||Open Marine Archive
|A super-ensemble for surface drift prediction|
|Vandenbulcke, L.; Lenartz, F.; Beckers, J.-M.; Rixen, M. (2008). A super-ensemble for surface drift prediction, in: Mees, J. et al. (Ed.) (2008). VLIZ Young Scientists' Day, Brugge, Belgium, 29 February 2008: book of abstracts. VLIZ Special Publication, 40: pp. 69|
|In: Mees, J.; Seys, J. (Ed.) (2008). VLIZ Young Scientists' Day, Brugge, Belgium, 29 February 2008: book of abstracts. VLIZ Special Publication, 40. Vlaams Instituut voor de Zee (VLIZ): Oostende. ix, 96 pp., meer|
|In: VLIZ Special Publication.. Vlaams Instituut voor de Zee (VLIZ): Oostende. ISSN 1377-0950, meer|
Surface drift has numerous applications: search-and-rescue operations, management of environmental catastrophes such as oil spills, study of biological phenomena (plankton drift prediction,...) etc. However, and despite advances in general circulation models, accurate prediction of surface drift remains a challenging task. Indeed, the drift depends on many factors (atmospheric wind, ocean currents, waves, response of the drifter itself, ...); and it is not yet clear how these different effects are to be combined. Moreover, the drift is highly sensitive to small errors in any of these models; and errors accumulate over time.
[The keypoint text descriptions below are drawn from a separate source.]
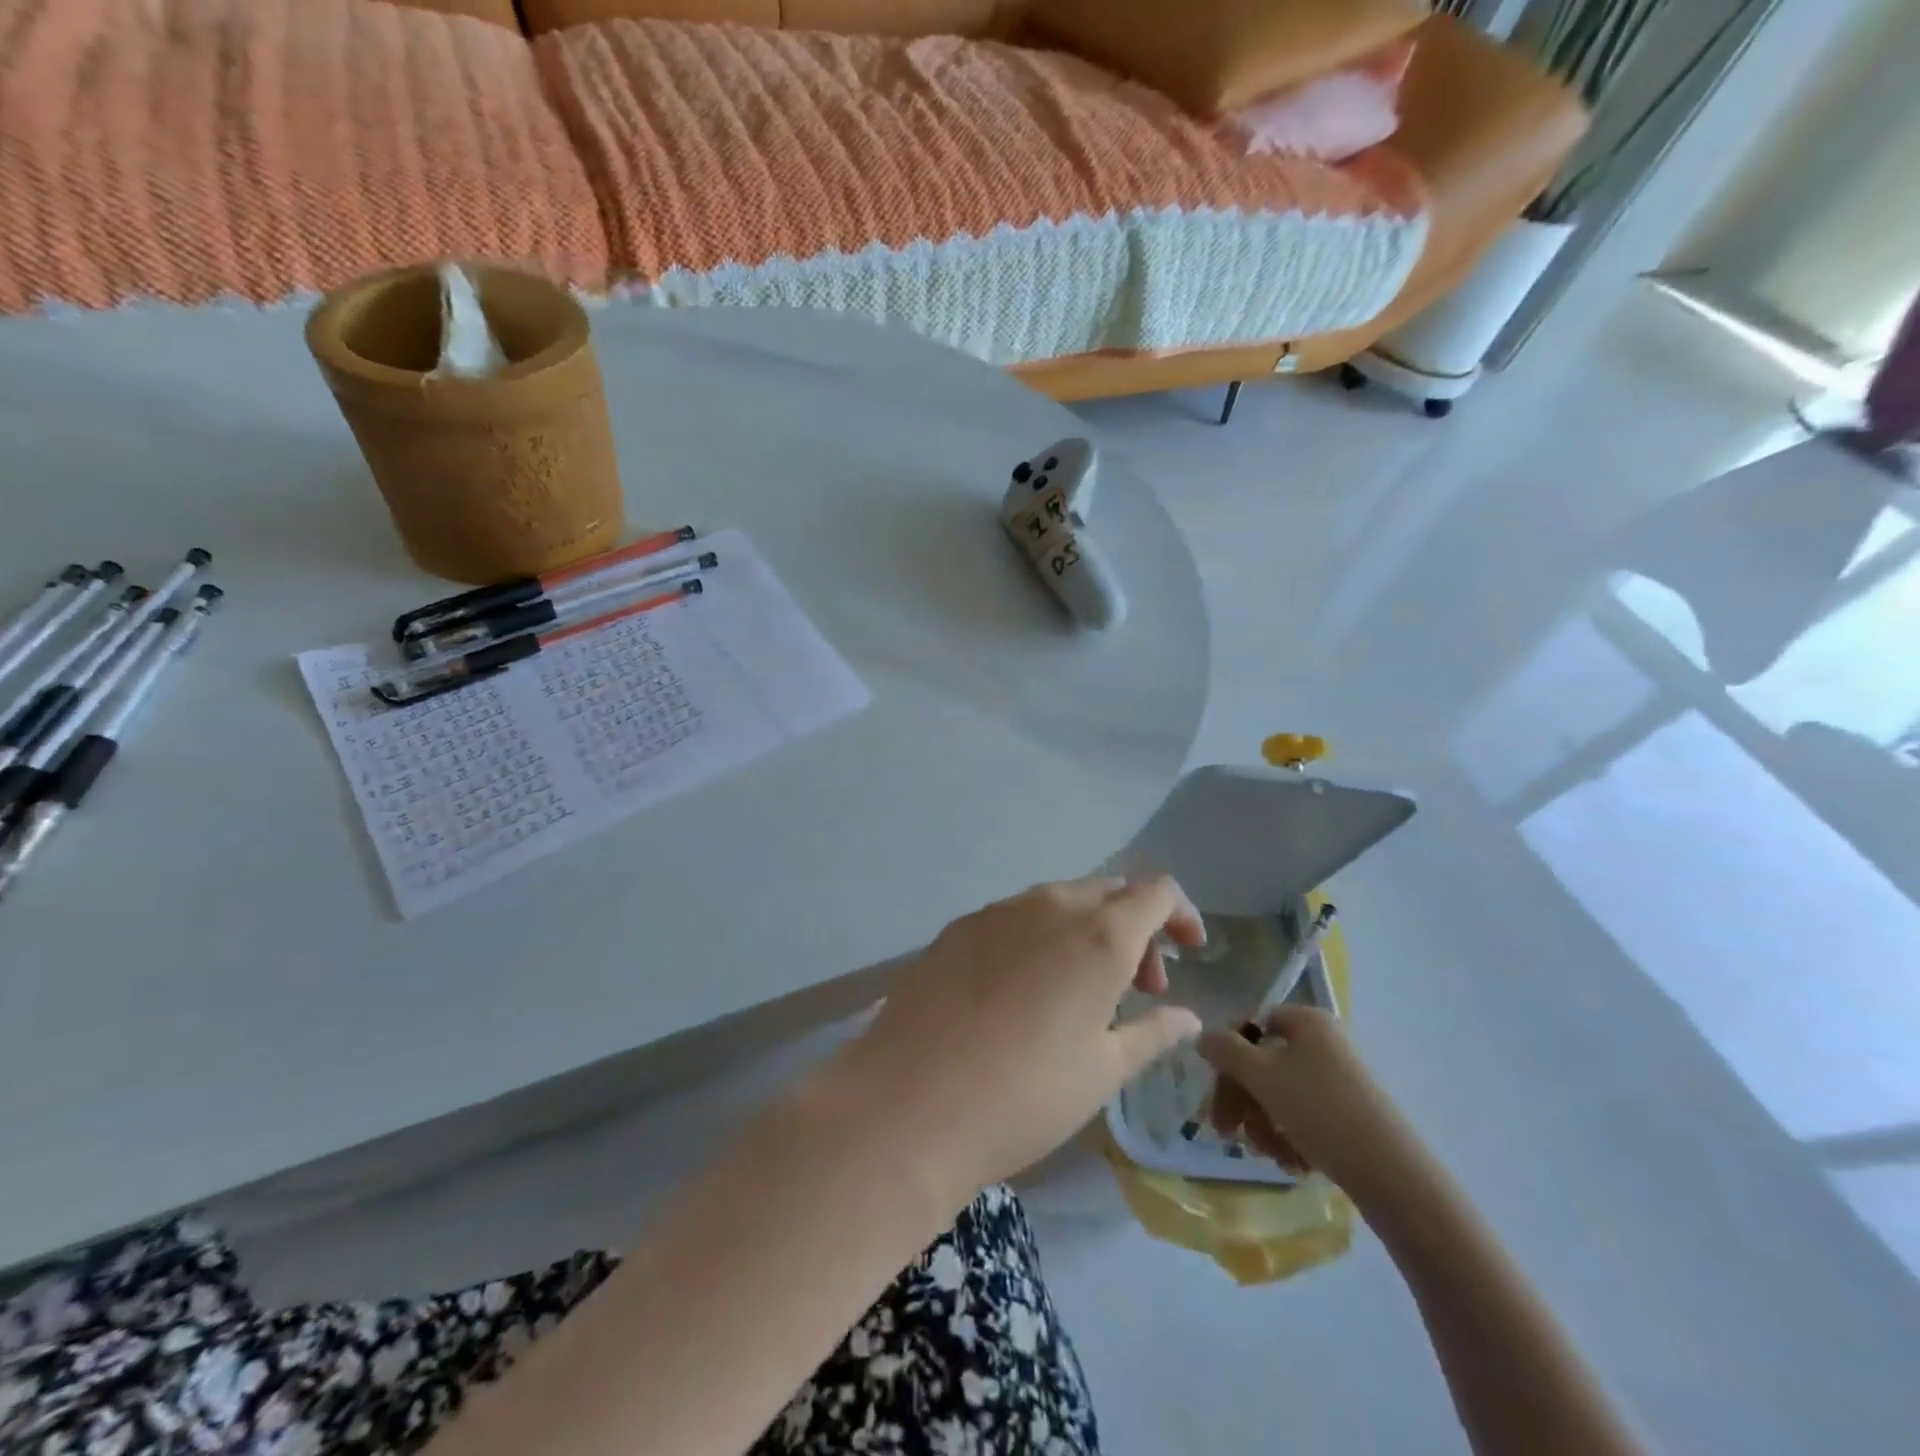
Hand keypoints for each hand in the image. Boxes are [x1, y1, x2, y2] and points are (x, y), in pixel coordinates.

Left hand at [838, 876, 1206, 1201]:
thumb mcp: (1103, 1072)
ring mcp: (997, 911)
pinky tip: (1022, 991)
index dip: (1181, 915)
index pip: (1156, 892)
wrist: (909, 1103)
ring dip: (1086, 932)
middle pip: (1109, 892)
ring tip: (1080, 993)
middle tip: (1136, 988)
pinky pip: (1015, 917)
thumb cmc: (1026, 1095)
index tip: (1188, 953)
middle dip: (1136, 928)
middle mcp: (1050, 906)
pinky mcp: (958, 927)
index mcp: (1099, 935)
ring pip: (1060, 901)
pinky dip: (1040, 938)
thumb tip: (1186, 1016)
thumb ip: (1152, 1033)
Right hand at [1199, 1006, 1427, 1209]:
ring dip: (1264, 1124)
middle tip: (1226, 1133)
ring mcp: (1341, 1079)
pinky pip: (1306, 1117)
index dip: (1228, 1053)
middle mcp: (1325, 1043)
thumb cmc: (1320, 1111)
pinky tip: (1292, 1163)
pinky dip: (1291, 1138)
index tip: (1214, 1087)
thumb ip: (1225, 1050)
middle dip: (1242, 1100)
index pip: (1252, 1024)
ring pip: (1281, 1095)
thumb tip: (1203, 1036)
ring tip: (1268, 1154)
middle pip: (1263, 1063)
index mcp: (1307, 1021)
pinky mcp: (1352, 1115)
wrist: (1394, 1176)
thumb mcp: (1261, 1075)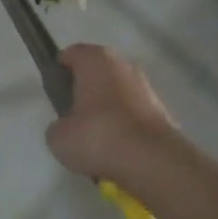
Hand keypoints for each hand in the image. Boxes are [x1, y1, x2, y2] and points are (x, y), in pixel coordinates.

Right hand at [46, 44, 185, 186]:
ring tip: (97, 140)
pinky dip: (125, 127)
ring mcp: (147, 87)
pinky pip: (134, 115)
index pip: (70, 55)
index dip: (59, 73)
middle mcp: (123, 65)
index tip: (54, 95)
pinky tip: (118, 150)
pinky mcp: (163, 111)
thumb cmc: (98, 137)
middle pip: (96, 73)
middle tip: (73, 119)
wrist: (153, 162)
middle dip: (85, 92)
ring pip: (117, 94)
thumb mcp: (59, 137)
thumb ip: (58, 126)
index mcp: (95, 59)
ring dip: (107, 110)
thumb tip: (67, 128)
In our study, we combine hindcasts from different models in some optimal way, using drift observations to obtain the combination parameters. Then, we use the same combination in forecasting mode to provide our best-guess of future surface drift. This method is known as the ‘super-ensemble’ method. The combination of models can be obtained in various ways, going from a static linear combination to adaptative combinations evolving in time to track individual model skills, using non-linear methods.
We have implemented and tested the methods using models and observations obtained during two near-real time campaigns, one in the Adriatic Sea in 2006, and one in the Ligurian Sea in 2007. Pros and contras of the methods are discussed in various cases; but we show that, in our experiments, some super-ensemble forecast always achieves more accurate predictions than any of the individual models.